I used a scraper to get comments from Facebook. Unfortunately, it converted the Umlaute "Ä" "Ü" "Ö" in German to UTF-8 literals such as "\xc3\xb6". I tried now different approaches to reconvert the files but unfortunately none of the things I have done, were successful.
for file in glob.glob("Comments/*.csv"):
rawfile=csv.reader(open(file,"rU", encoding = "ISO-8859-1"))
new_tablename=file +"converted"
new_table=csv.writer(open("%s.csv" % (new_tablename),"w"))
for row in rawfile:
for w in row:
a=str(w)
b=a.encode('latin-1').decode('utf-8')
print(b)
new_table.writerow(row)
Another approach was creating a dictionary with all the literals and the German characters but this approach did not work either.
import csv, glob, re
print("Start")
converter_table=csv.reader(open("LiteralConvert.csv","rU"))
converterdic={}
for line in converter_table:
charToFind=line[2]
charForReplace=line[1]
print(charToFind+" will be replaced by "+charForReplace)

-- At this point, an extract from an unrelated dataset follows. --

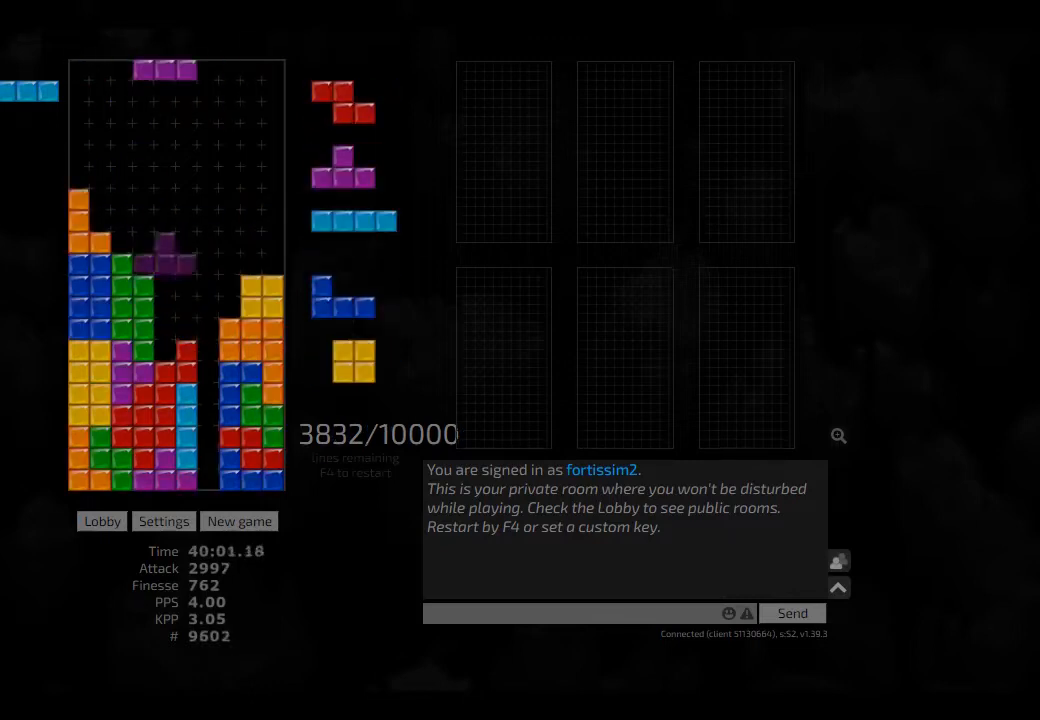
{"keys": ["hl"], "events": [[208, "cw", "down"], [333, "cw", "up"], [375, "hd", "down"], [458, "hl", "down"], [500, "hd", "up"]]}
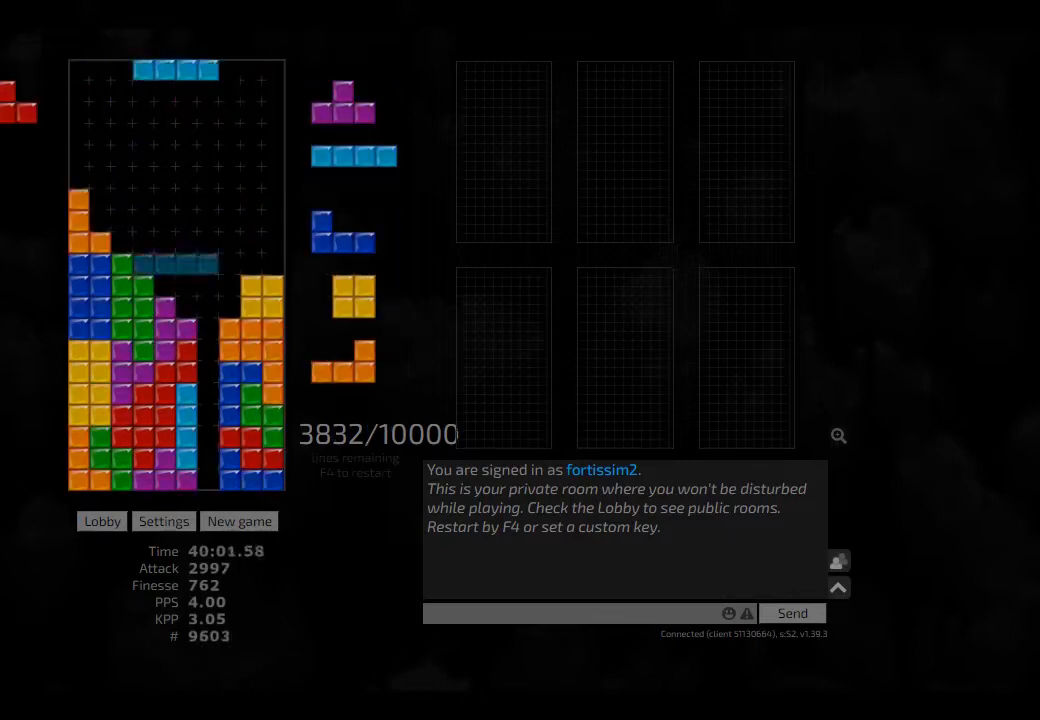
{"keys": ["hd", "hl", "right"], "events": [[41, "cw", "down"], [41, "hl", "up"], [41, "right", "down"], [83, "cw", "up"], [83, "right", "up"], [166, "hd", "down"], [250, "hl", "down"], [250, "right", "down"], [291, "hd", "up"], [333, "hd", "down"], [333, "hl", "up"], [333, "right", "up"], [458, "hl", "down"], [458, "right", "down"]]}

converterdic[charToFind] = charForReplace
print(converterdic)
for file in glob.glob("Comments/*.csv"):
rawfile=csv.reader(open(file,"rU", encoding = "ISO-8859-1"))
print("opening: "+ file)
new_tablename=file +"converted"
new_table=csv.writer(open("%s.csv" % (new_tablename),"w"))
print("created clean file: " + new_tablename)
for row in rawfile:
for w in row:
#print(w)
try:
w.translate(converterdic)
except KeyError:
continue
new_table.writerow(row)
However, the first solution works fine, if I just do:
s="N\xc3\xb6 kein Schnee von gestern doch der beweis daf\xc3\xbcr das L\xc3\xbcgenpresse existiert."
b = s.encode('latin-1').decode('utf-8')
print(b)
But not when I parse in the string from a file.